If you’ve been to New Orleans chances are you’ve had one of two cocktails that the Jazz city is known for, either a French 75 or the Sazarac. While both came up in my reasearch of prohibition era cocktail books, only the latter appeared in more than one volume, earning itself a spot on this list. This requires quite a few more specialized ingredients than I would normally like in a cocktail, however the final result has such a unique flavor that it’s worth adding a few more bottles to the home bar.


(Use a short, stout glass)

3-4 dashes absinthe
⅓ part rye whisky
⅙ part rum
⅙ part anisette liquor
1 lump sugar or ⅙ part simple syrup
1 dash angostura bitters
2 dashes orange bitters
1 lump ice
Sprig of mint or lemon peel

Swirl Absinthe around the inside of the glass. Stir in the remaining ingredients and serve with mint or lemon peel on top.

Mamie Taylor

If you don’t know who this turn of the century actress & “opera singer” is, don’t worry. She doesn’t even have a Wikipedia page dedicated to her short lived career. In fact, even though I know she acted on stage & roughly when, finding out anything other than recipes for the beverage which still carries her name, is virtually impossible. Cocktail connoisseurs will recognize this drink as a member of the “mule” family of drinks, which means there is a good chance your local watering hole can make you one, even if the bartender doesn’t know who Mamie Taylor is either.


(Use a tall, narrow glass)

Juice of half a lime
1 part Scotch Whisky
1 bottle ginger ale (or ginger beer)
1 lump ice

Add everything to the glass. Stir well and serve.

Stone Fence

This is another one of those classic recipes that is so simple it’s a wonder we don’t still have it in our everyday drinking vocabulary. Especially now that alcoholic ciders are so easy to find in every liquor department. I’ve even seen a variation of this beverage sold at the local renaissance fair using fireball whisky and Woodchuck cider but it works no matter what brands you choose.


(Use a pint glass)

1 wine glass of bourbon or rye whisky
1-2 lumps of ice
Cider (preferably sweet)

Add whisky and ice to glass, fill the balance with cider. Stir well or let the fizz of the cider do the stirring.

Just a note on glasses. I have purposefully suggested the simplest types of glassware for these drinks. Sure you can be as specialized as you’d like, but when it comes to speakeasies and prohibition, how fussy were they, really. The point was being able to drink the bootleg booze without gagging, or losing your sight. As long as it wasn’t served directly from the still, that’s good enough for me!

See you in the past!

Works Cited

Down the Hatch: Drinks as They Are Mixed by the Famous "Paul" of REMOS. New Orleans, LA, 1920.

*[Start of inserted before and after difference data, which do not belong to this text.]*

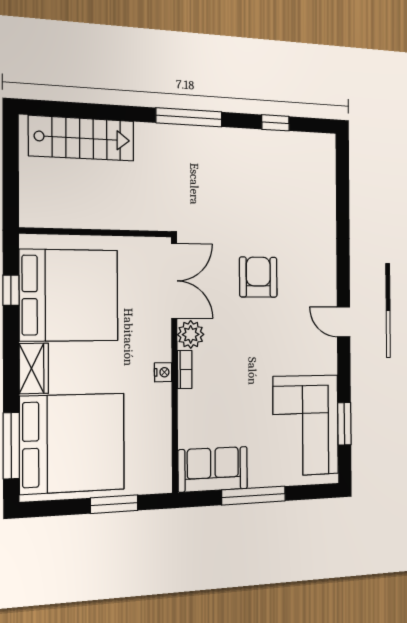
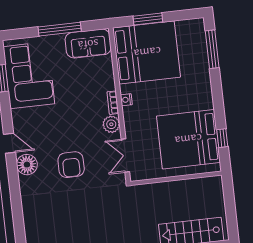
double door: (174, 281) -> (125, 156), width x0.73
floor lamp: (322, 286) -> (27, 165), added
wardrobe: (34, 368) -> (204, 95), removed
bed: (72, 443) -> (147, 52), moved, turned 180

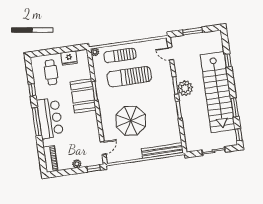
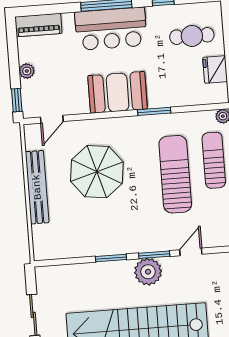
door: (171, 54) -> (191, 252), moved
booth: (83, 96) -> (118, 92), moved
door: (103, 148) -> (52, 119), hinge flipped
bench: (162, 151) -> (37, 187), moved

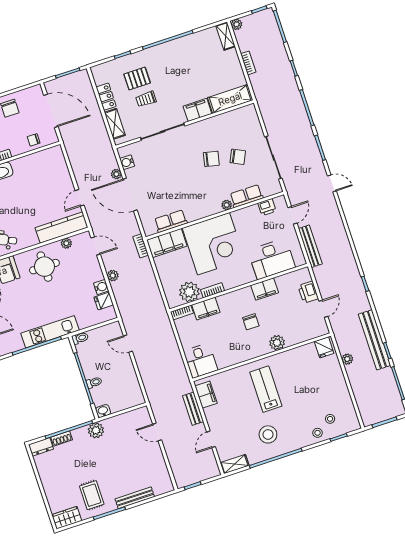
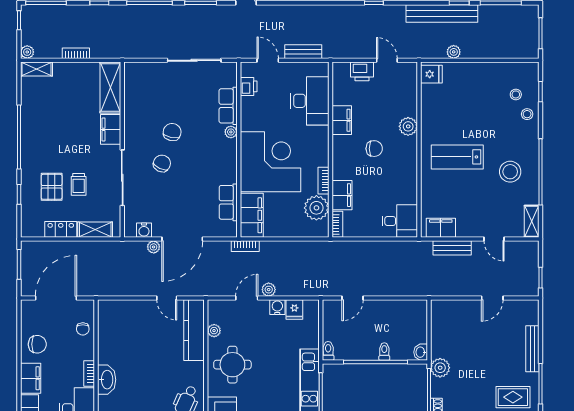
chair: (238, 157) -> (162, 163), moved
door: (96, 246) -> (247, 298), moved
bench: (310, 246) -> (303, 52), width x0.73
door: (157, 432) -> (492, 298), moved

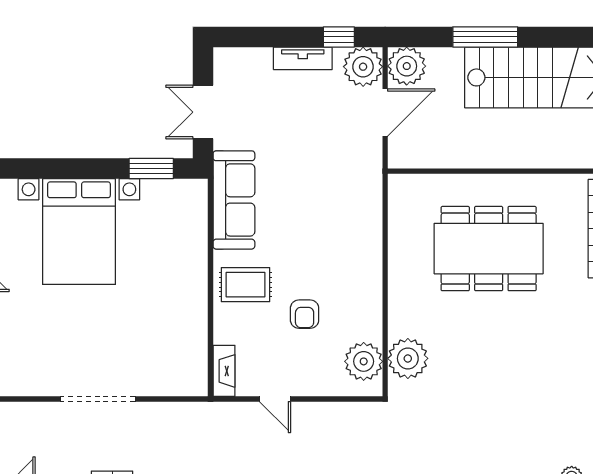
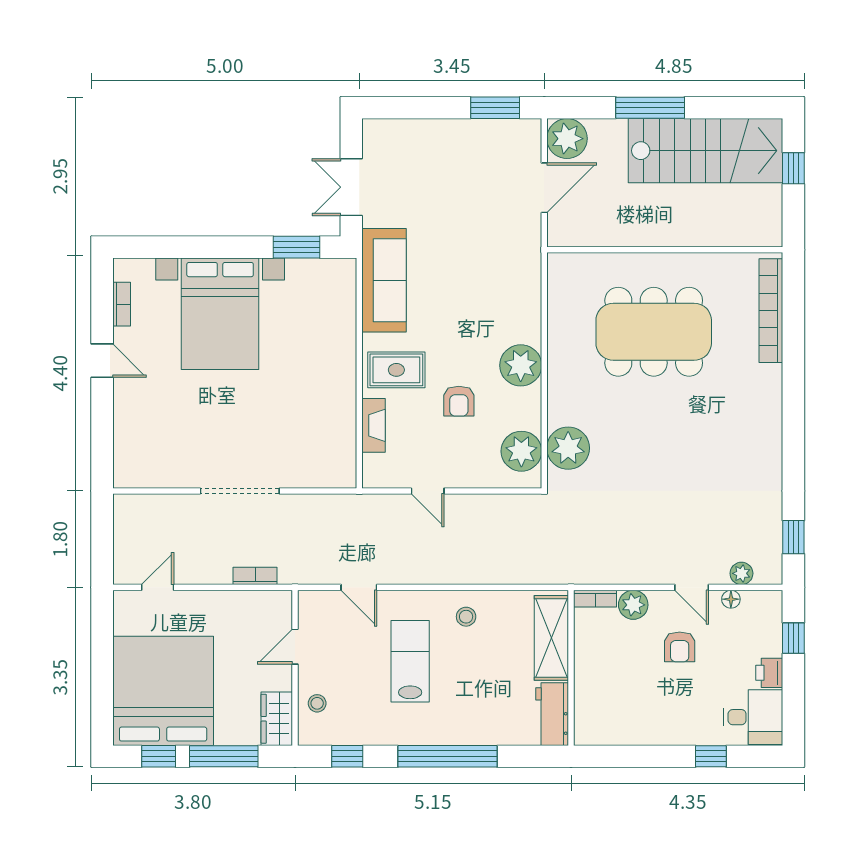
window: (339, 37) -> (495, 108), width x1.50
tv unit: (303, 58) -> (457, 130), removed
plant: (363, 67) -> (521, 365), moved
fireplace: (224, 371) -> (374, 425), moved

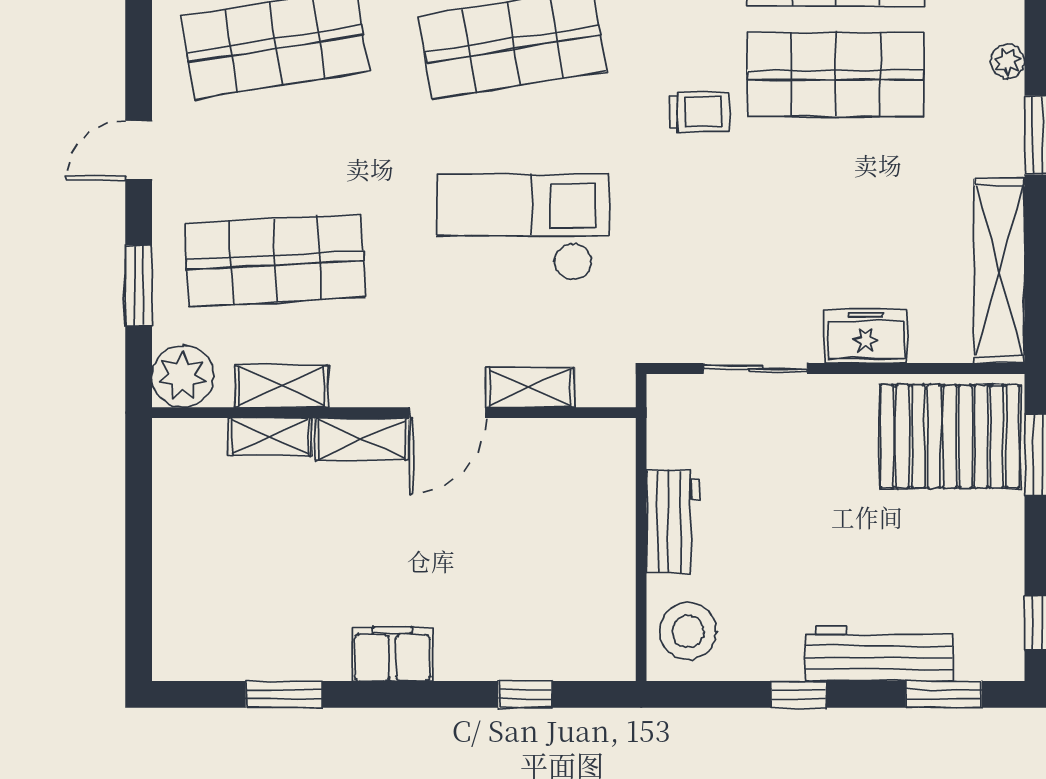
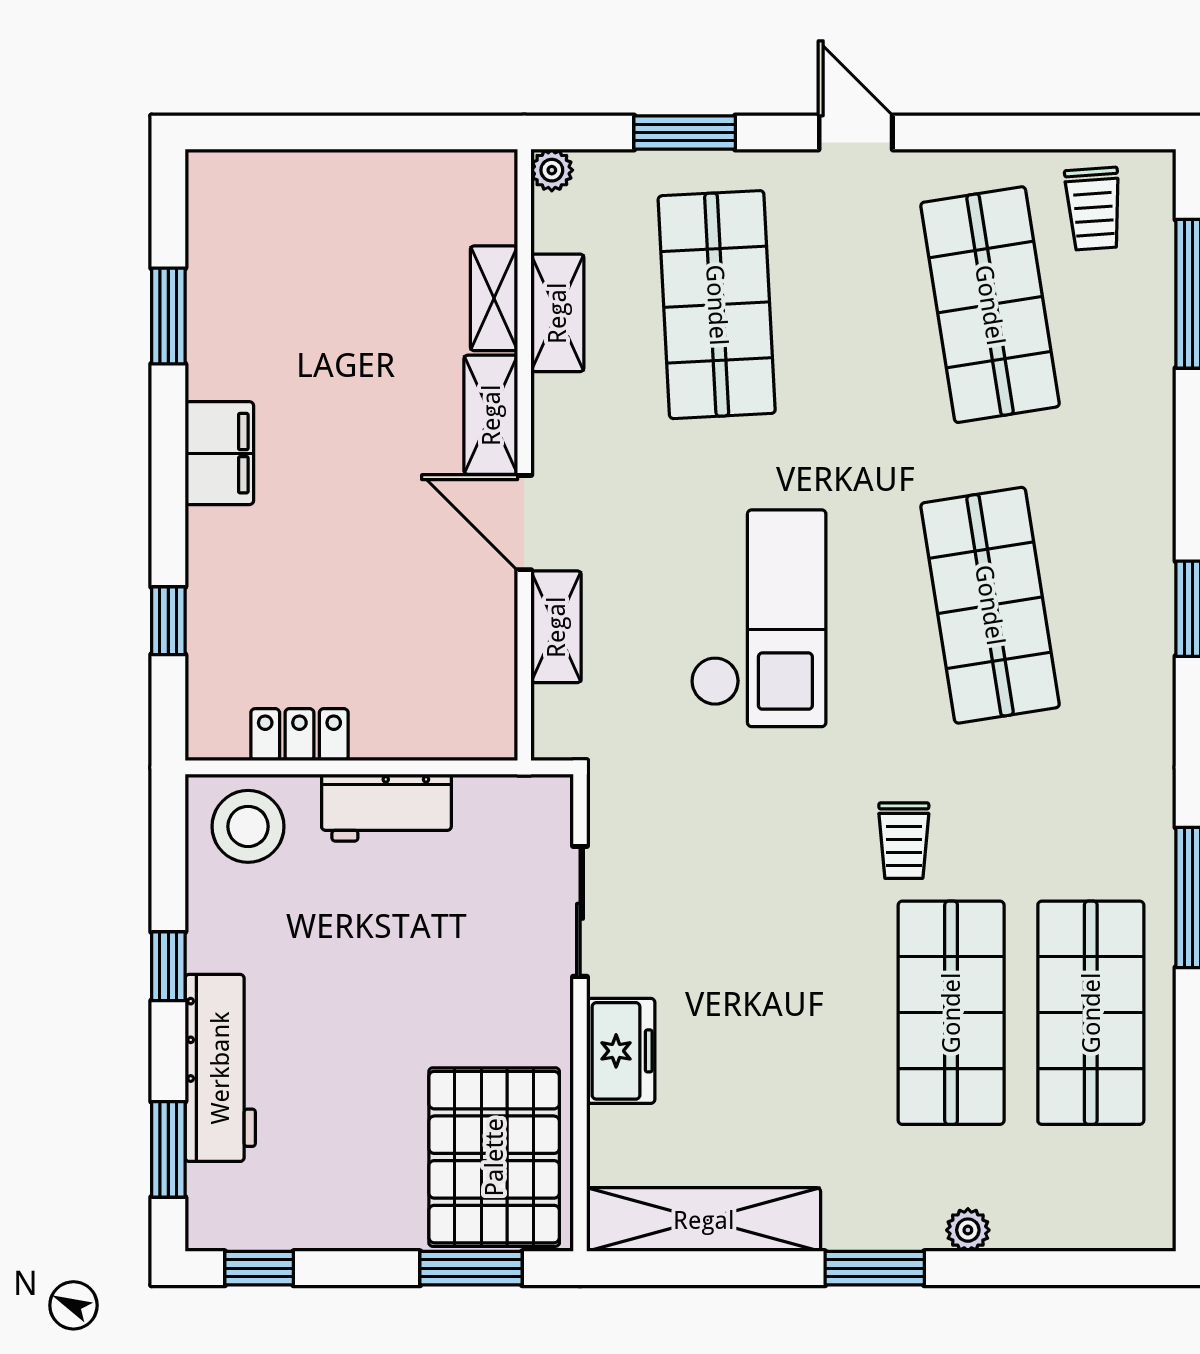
plant: (183, 376) -> (552, 170), width x0.53, depth x0.53
locker: (615, 591) -> (299, 735), added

Fitchett, Joe. About Town, Recipes Gathered from the Vancouver Club, 1925.

Giggle Water, Including Eleven Famous Cocktails of the Most Exclusive Club of New York as Served before the War When Mixing Drinks Was an Art. New York: C.S. Warnock, 1928.

Hopkins, Albert A. Home Made Beverages, the Manufacture of Non-Alcoholic and Alcoholic Beverages in the Household. New York, NY: The Scientific American Publishing Company, 1919.

Kuenzle, and Streiff. One Hundred and One Drinks as They Are Mixed. Manila, Philippines, 1921.

MacElhone, Harry. Harry of Ciros A B C of Mixing Cocktails: over 300 Cocktail Recipes. London: Odhams, 1921.